Le coup de la rencontre fortuite, au milieu de la foule et des journalistes, était un peu gros pour être crédible et d’ailleurs personne n’y a cru. Mais c’est justement parce que ce rendez-vous ne devait rien au hasard qu’il a un sens politique.

Peu importe de savoir quel est le camp qui en a pris l’initiative, vendredi soir, sur le Vieux Port. Emmanuel Macron a voulu adouber Jean-Luc Mélenchon en unique opposant crédible, balayant les miettes socialistes, la droite en morceaux de Laurent Wauquiez et surtout le Rassemblement national de Marine Le Pen… Un statut de leader de l’opposition dont on peut comprendre aisément qu’il plaise à Jean-Luc Mélenchon, en quête de crédibilité au-delà de son camp… Macron étant convaincu qu’il finira toujours par l’emporter contre lui, c’est une nouvelle bipolarisation de notre vie politique que les deux hommes ont cherché à créer vendredi soir à Marseille.

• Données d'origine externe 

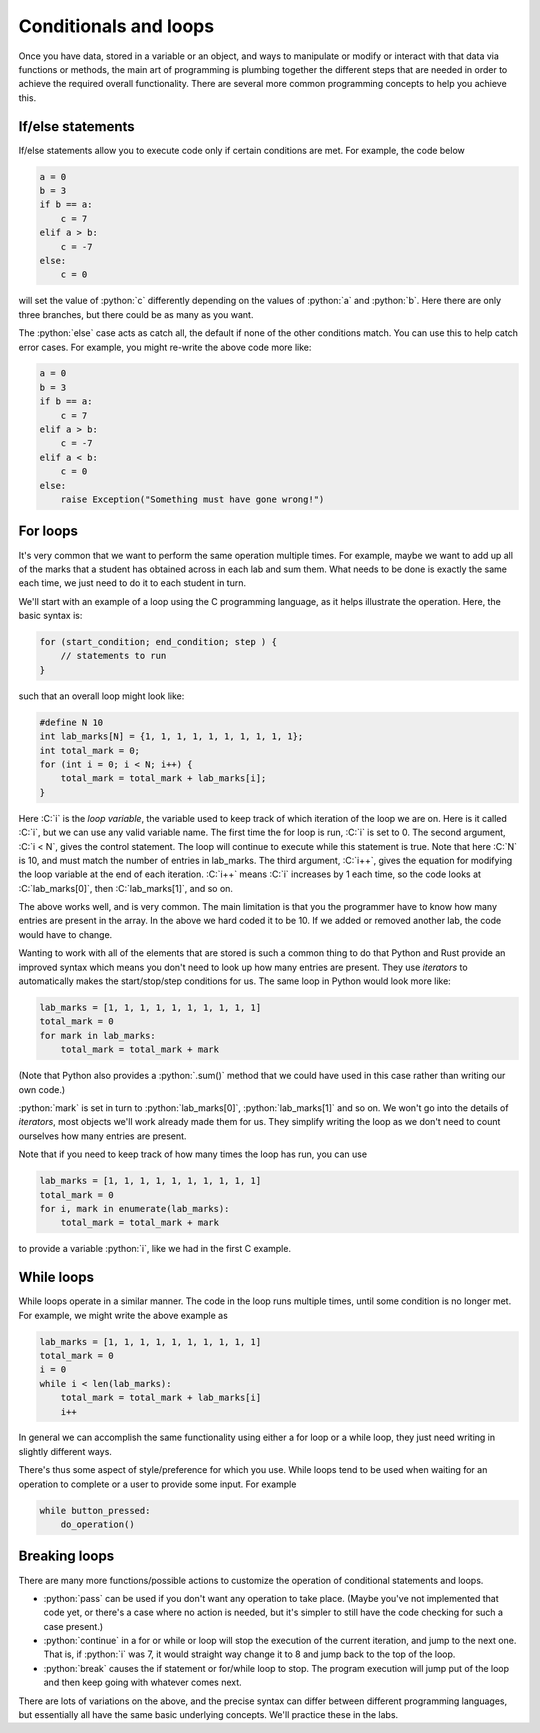 .. role:: python(code)
   :language: python

.. role:: C(code)
   :language: C

Conditionals and loops
======================
Once you have data, stored in a variable or an object, and ways to manipulate or modify or interact with that data via functions or methods, the main art of programming is plumbing together the different steps that are needed in order to achieve the required overall functionality. There are several more common programming concepts to help you achieve this.


If/else statements
------------------
If/else statements allow you to execute code only if certain conditions are met. For example, the code below

.. code-block:: python

    a = 0
    b = 3
    if b == a:
        c = 7
    elif a > b:
        c = -7
    else:
        c = 0

will set the value of :python:`c` differently depending on the values of :python:`a` and :python:`b`. Here there are only three branches, but there could be as many as you want. 

The :python:`else` case acts as catch all, the default if none of the other conditions match. You can use this to help catch error cases. For example, you might re-write the above code more like:

.. code-block:: python

    a = 0
    b = 3
    if b == a:
        c = 7
    elif a > b:
        c = -7
    elif a < b:
        c = 0
    else:
        raise Exception("Something must have gone wrong!")


For loops
---------
It's very common that we want to perform the same operation multiple times. For example, maybe we want to add up all of the marks that a student has obtained across in each lab and sum them. What needs to be done is exactly the same each time, we just need to do it to each student in turn.

We'll start with an example of a loop using the C programming language, as it helps illustrate the operation. Here, the basic syntax is:

.. code-block:: C

   for (start_condition; end_condition; step ) { 
       // statements to run
   }

such that an overall loop might look like:

.. code-block:: C

   #define N 10
   int lab_marks[N] = {1, 1, 1, 1, 1, 1, 1, 1, 1, 1};
   int total_mark = 0;
   for (int i = 0; i < N; i++) {
       total_mark = total_mark + lab_marks[i]; 
   }

Here :C:`i` is the *loop variable*, the variable used to keep track of which iteration of the loop we are on. Here is it called :C:`i`, but we can use any valid variable name. The first time the for loop is run, :C:`i` is set to 0. The second argument, :C:`i < N`, gives the control statement. The loop will continue to execute while this statement is true. Note that here :C:`N` is 10, and must match the number of entries in lab_marks. The third argument, :C:`i++`, gives the equation for modifying the loop variable at the end of each iteration. :C:`i++` means :C:`i` increases by 1 each time, so the code looks at :C:`lab_marks[0]`, then :C:`lab_marks[1]`, and so on.

The above works well, and is very common. The main limitation is that you the programmer have to know how many entries are present in the array. In the above we hard coded it to be 10. If we added or removed another lab, the code would have to change. 

Wanting to work with all of the elements that are stored is such a common thing to do that Python and Rust provide an improved syntax which means you don't need to look up how many entries are present. They use *iterators* to automatically makes the start/stop/step conditions for us. The same loop in Python would look more like:

.. code-block:: python

   lab_marks = [1, 1, 1, 1, 1, 1, 1, 1, 1, 1]
   total_mark = 0
   for mark in lab_marks:
       total_mark = total_mark + mark

(Note that Python also provides a :python:`.sum()` method that we could have used in this case rather than writing our own code.)

:python:`mark` is set in turn to :python:`lab_marks[0]`, :python:`lab_marks[1]` and so on. We won't go into the details of *iterators*, most objects we'll work already made them for us. They simplify writing the loop as we don't need to count ourselves how many entries are present. 

Note that if you need to keep track of how many times the loop has run, you can use

.. code-block:: python
    
   lab_marks = [1, 1, 1, 1, 1, 1, 1, 1, 1, 1]
   total_mark = 0
   for i, mark in enumerate(lab_marks):
       total_mark = total_mark + mark

to provide a variable :python:`i`, like we had in the first C example.


While loops
-----------
While loops operate in a similar manner. The code in the loop runs multiple times, until some condition is no longer met. For example, we might write the above example as

.. code-block:: python

   lab_marks = [1, 1, 1, 1, 1, 1, 1, 1, 1, 1]
   total_mark = 0
   i = 0
   while i < len(lab_marks):
       total_mark = total_mark + lab_marks[i]
       i++

In general we can accomplish the same functionality using either a for loop or a while loop, they just need writing in slightly different ways. 

There's thus some aspect of style/preference for which you use. While loops tend to be used when waiting for an operation to complete or a user to provide some input. For example

.. code-block:: python

   while button_pressed:
       do_operation()


Breaking loops
--------------
There are many more functions/possible actions to customize the operation of conditional statements and loops.

- :python:`pass` can be used if you don't want any operation to take place. (Maybe you've not implemented that code yet, or there's a case where no action is needed, but it's simpler to still have the code checking for such a case present.)
- :python:`continue` in a for or while or loop will stop the execution of the current iteration, and jump to the next one. That is, if :python:`i` was 7, it would straight way change it to 8 and jump back to the top of the loop.
- :python:`break` causes the if statement or for/while loop to stop. The program execution will jump put of the loop and then keep going with whatever comes next. 

There are lots of variations on the above, and the precise syntax can differ between different programming languages, but essentially all have the same basic underlying concepts. We'll practice these in the labs. 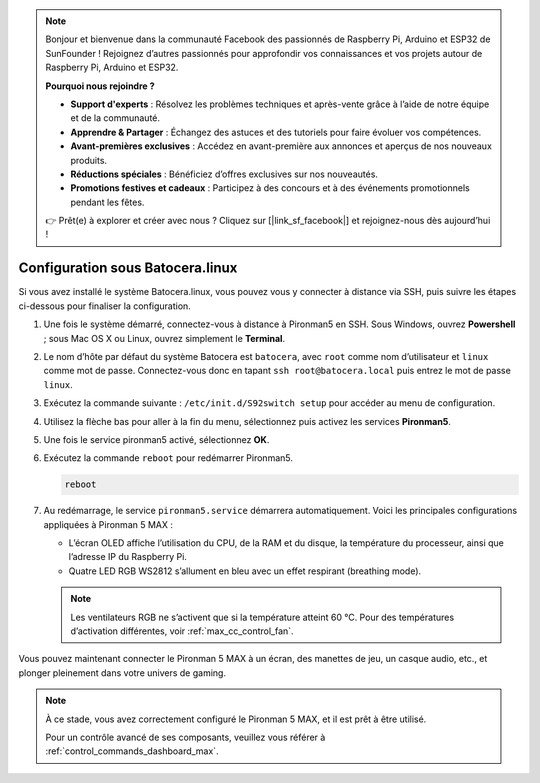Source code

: .. note::

    Bonjour et bienvenue dans la communauté Facebook des passionnés de Raspberry Pi, Arduino et ESP32 de SunFounder ! Rejoignez d’autres passionnés pour approfondir vos connaissances et vos projets autour de Raspberry Pi, Arduino et ESP32.

    **Pourquoi nous rejoindre ?**

    - **Support d'experts** : Résolvez les problèmes techniques et après-vente grâce à l’aide de notre équipe et de la communauté.
    - **Apprendre & Partager** : Échangez des astuces et des tutoriels pour faire évoluer vos compétences.
    - **Avant-premières exclusives** : Accédez en avant-première aux annonces et aperçus de nos nouveaux produits.
    - **Réductions spéciales** : Bénéficiez d’offres exclusives sur nos nouveautés.
    - **Promotions festives et cadeaux** : Participez à des concours et à des événements promotionnels pendant les fêtes.

    👉 Prêt(e) à explorer et créer avec nous ? Cliquez sur [|link_sf_facebook|] et rejoignez-nous dès aujourd’hui !

.. _max_set_up_batocera:

Configuration sous Batocera.linux
=========================================================

Si vous avez installé le système Batocera.linux, vous pouvez vous y connecter à distance via SSH, puis suivre les étapes ci-dessous pour finaliser la configuration.

#. Une fois le système démarré, connectez-vous à distance à Pironman5 en SSH. Sous Windows, ouvrez **Powershell** ; sous Mac OS X ou Linux, ouvrez simplement le **Terminal**.

   .. image:: img/batocera_powershell.png
      :width: 90%


#. Le nom d’hôte par défaut du système Batocera est ``batocera``, avec ``root`` comme nom d’utilisateur et ``linux`` comme mot de passe. Connectez-vous donc en tapant ``ssh root@batocera.local`` puis entrez le mot de passe ``linux``.

   .. image:: img/batocera_login.png
      :width: 90%

#. Exécutez la commande suivante : ``/etc/init.d/S92switch setup`` pour accéder au menu de configuration.

   .. image:: img/batocera_configure.png  
      :width: 90%

#. Utilisez la flèche bas pour aller à la fin du menu, sélectionnez puis activez les services **Pironman5**.

   .. image:: img/batocera_configure_pironman5.png
      :width: 90%

#. Une fois le service pironman5 activé, sélectionnez **OK**.

   .. image:: img/batocera_configure_pironman5_ok.png
      :width: 90%

#. Exécutez la commande ``reboot`` pour redémarrer Pironman5.

   .. code-block:: shell

      reboot

#. Au redémarrage, le service ``pironman5.service`` démarrera automatiquement. Voici les principales configurations appliquées à Pironman 5 MAX :
   
   * L’écran OLED affiche l’utilisation du CPU, de la RAM et du disque, la température du processeur, ainsi que l’adresse IP du Raspberry Pi.
   * Quatre LED RGB WS2812 s’allument en bleu avec un effet respirant (breathing mode).

   .. note::

     Les ventilateurs RGB ne s’activent que si la température atteint 60 °C. Pour des températures d’activation différentes, voir :ref:`max_cc_control_fan`.

Vous pouvez maintenant connecter le Pironman 5 MAX à un écran, des manettes de jeu, un casque audio, etc., et plonger pleinement dans votre univers de gaming.

.. note::

   À ce stade, vous avez correctement configuré le Pironman 5 MAX, et il est prêt à être utilisé.

   Pour un contrôle avancé de ses composants, veuillez vous référer à :ref:`control_commands_dashboard_max`.
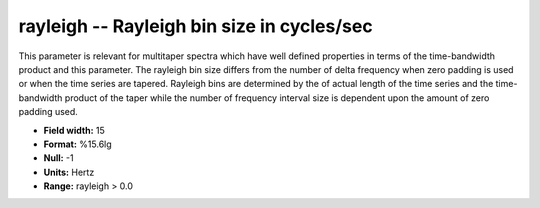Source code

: .. _css3.1-rayleigh_attributes:

**rayleigh** -- Rayleigh bin size in cycles/sec
-----------------------------------------------

This parameter is relevant for multitaper spectra which have
well defined properties in terms of the time-bandwidth
product and this parameter.  The rayleigh bin size
differs from the number of delta frequency when zero
padding is used or when the time series are tapered.
Rayleigh bins are determined by the
of actual length of the time series and the time-bandwidth
product of the taper while the number of
frequency interval size is
dependent upon the amount of zero padding used.

* **Field width:** 15
* **Format:** %15.6lg
* **Null:** -1
* **Units:** Hertz
* **Range:** rayleigh > 0.0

Le tête à tête de vendredi a tourné au fiasco pour Mélenchon

Peut-être parce que la ficelle du hasard était un peu grosse mais surtout parce que le leader des Insoumis s’est montré d’un coup courtois, poli, presque déférant devant le chef de l’Etat. Certes, quand on connaît Jean-Luc Mélechon, il n’y a absolument rien de surprenant dans cette attitude. Le problème c’est qu’elle tranche avec l’image du bateleur d’estrade, vociférant et agressif, le populiste brillant qui sait galvaniser ses troupes. Et il suffisait de l’entendre dire un peu gêné, devant Macron, qu’il avait sans doute exagéré en le traitant un peu plus tôt « de plus grand xénophobe qu’on ait», pour mesurer le grand écart accompli en quelques instants, vendredi soir à Marseille. Et c’est ce grand écart dans la posture de Mélenchon qui a marqué les esprits. 

Un grand écart qui pourrait être gênant pour Jean-Luc Mélenchon

En tous cas il suffisait de lire les commentaires, les railleries qui ont agité les réseaux sociaux tout le week-end, y compris parmi ses soutiens, pour comprendre que ces images du Vieux Port, ne seraient pas conséquence… Sans parler des autres opposants; Olivier Faure, ou Marine Le Pen, qui se sont gaussés d’un duel qui serait en réalité un duo. Donc à court terme le coup est raté pour Mélenchon. Et il n’est pas certain que cela réjouisse Emmanuel Macron.